THE PROBLEM - Each line holding the word "Users" must appear in the answer, copied from the entries.

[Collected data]
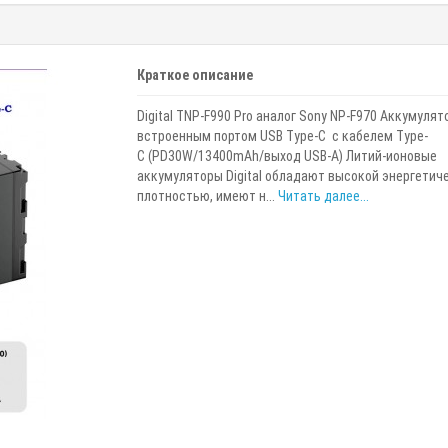
Краткое описание
Digital TNP-F990 Pro аналог Sony NP-F970 Аккумулят
встроенным портом USB Type-C с кабелем Type-
C (PD30W/13400mAh/выход USB-A) Литий-ионовые
аккумуляторы Digital обладают высокой энергетич
плотностью, имеют н...
Читать далее...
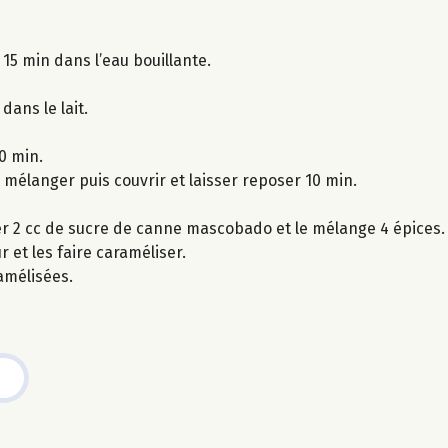
 15 min dans l’eau bouillante.
dans le lait.
10 min.
, mélanger puis couvrir et laisser reposer 10 min.
er 2 cc de sucre de canne mascobado et le mélange 4 épices.
 et les faire caraméliser.
amélisées.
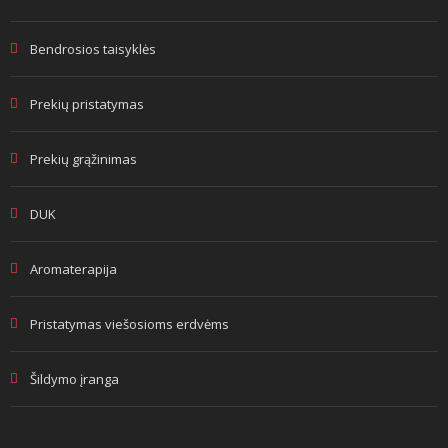
Bendrosios taisyklės
Prekių pristatymas
Prekių grąžinimas
DUK
Aromaterapija
Pristatymas viešosioms erdvėms
Šildymo įranga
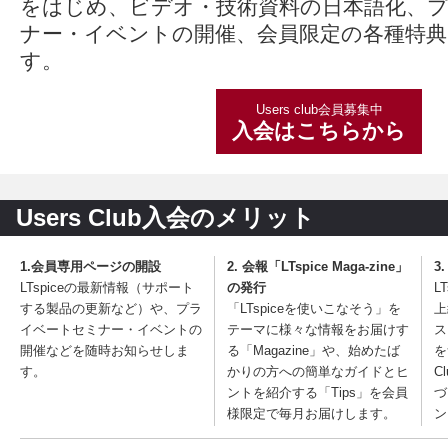
をはじめ、ビデオ・技術資料の日本語化、
ナー・イベントの開催、会員限定の各種特
す。
Users club会員募集中
入会はこちらから
Users Club入会のメリット
1.会員専用ページの開設
2. 会報「LTspice Maga-zine」
3
LTspiceの最新情報（サポート
の発行
L
する製品の更新など）や、プラ
「LTspiceを使いこなそう」を
上
イベートセミナー・イベントの
テーマに様々な情報をお届けす
ス
開催などを随時お知らせしま
る「Magazine」や、始めたば
を
す。
かりの方への簡単なガイドとヒ
C
ントを紹介する「Tips」を会員
づ
様限定で毎月お届けします。
ン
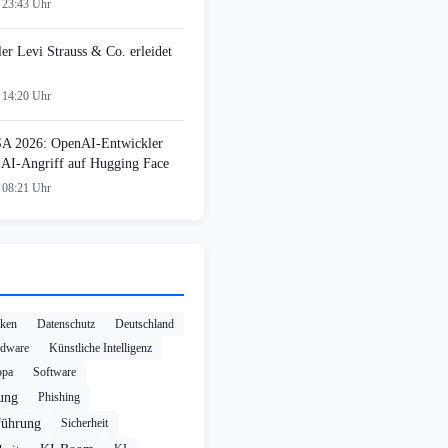
 23:43 Uhr
ler Levi Strauss & Co. erleidet
 14:20 Uhr
SA 2026: OpenAI-Entwickler
n AI-Angriff auf Hugging Face
 08:21 Uhr
cken
Datenschutz
Deutschland
dware
Künstliche Intelligenz
opa
Software
rung
Phishing
führung
Sicherheit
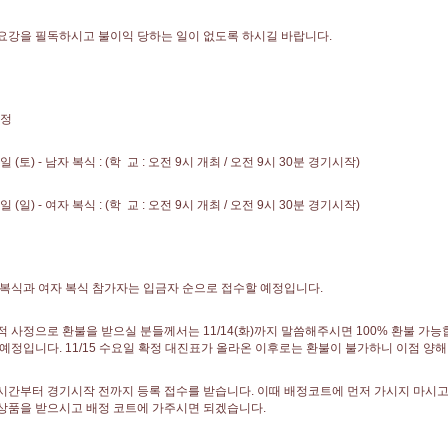
요강을 필독하시고 불이익 당하는 일이 없도록 하시길 바랍니다.
일정
8일 (토) - 남자 복식 : (학 교 : 오전 9시 개최 / 오전 9시 30분 경기시작)
9일 (일) - 여자 복식 : (학 교 : 오전 9시 개최 / 오전 9시 30분 경기시작)
 복식과 여자 복식 참가자는 입금자 순으로 접수할 예정입니다.
적 사정으로 환불을 받으실 분들께서는 11/14(화)까지 말씀해주시면 100% 환불 가능합
 예정입니다. 11/15 수요일 확정 대진표가 올라온 이후로는 환불이 불가하니 이점 양해
시간부터 경기시작 전까지 등록 접수를 받습니다. 이때 배정코트에 먼저 가시지 마시
상품을 받으시고 배정 코트에 가주시면 되겠습니다.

ANSWER FOR THE TASK -
Users club会員募集中
Users Club入会のメリット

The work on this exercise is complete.